Already stretched thin before the word "pandemic" was ever part of their vocabulary, bus companies are finding it's even harder in 2021 to add qualified school bus drivers to their rosters.

"During a typical summer we train 10 to 15 drivers. This year I think I had five," said Katie Brunt, a manager with GST Transport.

According to the Southampton-based transportation company, many drivers, particularly older ones, have called it quits during the COVID-19 crisis. Brunt fears how many more drivers she could lose over the upcoming academic year, as other companies attempt to poach workers from their competition.

A shortage of drivers is nothing new for the industry, Brunt noted. For years, it's been becoming increasingly difficult to hire adequate candidates — mainly due to a more rigorous licensing and approval process.

Whether you want to haul machinery across the country on a tractor-trailer, or transport a bus of kids to and from school, you need to prove the same general knowledge in order to obtain a commercial driver license.

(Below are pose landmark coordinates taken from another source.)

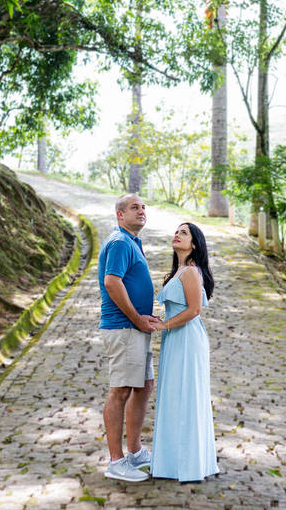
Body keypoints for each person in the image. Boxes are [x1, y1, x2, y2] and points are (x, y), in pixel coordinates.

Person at [98, 193, 160, 482]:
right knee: (121, 390)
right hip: (123, 328)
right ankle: (116, 461)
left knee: (144, 386)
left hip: (136, 329)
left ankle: (134, 452)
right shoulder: (120, 242)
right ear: (120, 215)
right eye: (135, 207)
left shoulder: (133, 242)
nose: (142, 211)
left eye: (144, 207)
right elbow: (112, 282)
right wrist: (136, 318)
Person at [150, 221, 218, 482]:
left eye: (184, 233)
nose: (177, 235)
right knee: (173, 395)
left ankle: (189, 465)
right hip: (175, 337)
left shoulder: (190, 271)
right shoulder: (178, 271)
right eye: (177, 231)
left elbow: (194, 310)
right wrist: (161, 321)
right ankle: (172, 463)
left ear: (195, 244)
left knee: (186, 394)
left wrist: (164, 325)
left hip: (187, 338)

"Some of the testing has become pretty stringent," said Evie Wills, administrator of the New Jersey School Bus Contractors Association. "The driver has to have some mechanical know-how."

But, Wills said, the association does not expect nor want school bus drivers attempting to repair their buses on the side of the road. Folks in the industry, Wills noted, are interested in creating a commercial driver license that's for school bus drivers only.

"It's not a job that you can just walk in to and start tomorrow," said Barbara Sargeant, president of School Transportation Supervisors of New Jersey.

Sargeant's district, Central Regional, had 11 substitute drivers ready to go at one point. Now that number is down to two.

"Anyone who's interested, just get in touch with the school district or get in touch with the contractor," Sargeant said.

At the height of the pandemic, groups noted, getting the proper testing and documentation to become a school bus driver was extremely difficult due to delays and closures on the state level.

In an emailed comment to New Jersey 101.5, the Motor Vehicle Commission said it's taken measures to make the CDL process quicker than it was prior to the pandemic. For example, MVC offers bulk testing for commercial driving schools and school districts, providing expedited scheduling when the district or driving school identifies an applicant for testing.

"There are no NJMVC delays with issuing CDLs in New Jersey," MVC spokesman William Connolly said. "Throughout the pandemic, the NJMVC has prioritized the issuance of Commercial Learner Permits, CDLs, and CDL renewals, to ensure that the truckers and bus drivers that are so crucial to our economy and society can get – and stay – on the road."